Here’s the thing: In Eitel’s trippy mash-up of pseudo-science, yoga, and Chinese Buddhism, opium becomes the lynchpin that not only held Chinese culture in place, but also linked it to India by land (via Buddhism) and by sea (via Arab traders at Canton). Opium stands for physical addiction, esoteric mysticism, and Chinese medicine as well as the scale of the Chinese civilization before the Christian era. This brief and crazy history contextualizes the opium trade as a result of a physical and esoteric need for opium. It also seems vaguely tethered to knowledge about the history of opium. And then Eitel pivots from historical conjecture to facts, abruptly bringing the conversation back to his ongoing real world observations:
Nevertheless, while numbers of individuals taking opium in excess were physically and morally ruined by it, the use of opium never affected the health of the race to any perceptible extent. When the smoking of opium and the consequent practice of introducing opium vapour into the lungs commenced in China is not known. As early as A.D. 1678 a regular duty on foreign imported opium was levied at Canton, but for 77 years after that date the annual import did not exceed 200 chests.
Eitel suggests that smoking opium made it a commodity in the modern sense of the drug trade–deliberately fashioned in order to secure a steady market through addicted clients. And this observation also accords with what we know of the rise of opium. According to the 2002 World Drug Report, for example, smoking changed the opium trade. The habit was linked with the spread of tobacco smoking at the end of the 17th century. At the time, the Dutch East Indian Company controlled both the tobacco and opium trades in Asia, and some of the earliest smokers were Dutch colonials. Smoking opium turned out to be more addictive than traditional methods of ingesting it, and when the British East India Company took over the opium trade, it was as an addictive commodity that turned the wheel of colonial commerce.

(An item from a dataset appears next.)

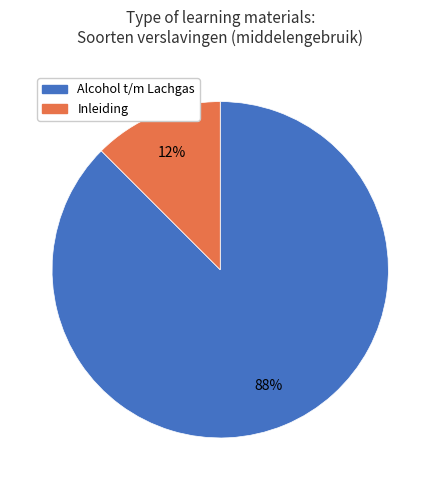

Which slice is the largest?

Alcohol t/m Lachgas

By the time that Eitel uses opium as a lens through which to understand Chinese society, it has become the primary means through which Europeans, especially the British engage China. And here’s where the story gets interesting (in a distressing and all too human way). Just as Eitel had conflated the arrogance of the Qing mandarins and the officers of EIC, so too it seems that opium use was shaping British society and especially impressions of the “congenital” problems of the lower classes.
According to Jessica Rae Henderson, “…as the extent of usage began to be understood and associated with negative aspects of the working class, which Victorian consciousness often figured as indolent, dishonest, and even criminal, opium use began to be seen as a source of concern,” a language which echoes Eitel’s complaint about “indolent” Buddhist monks.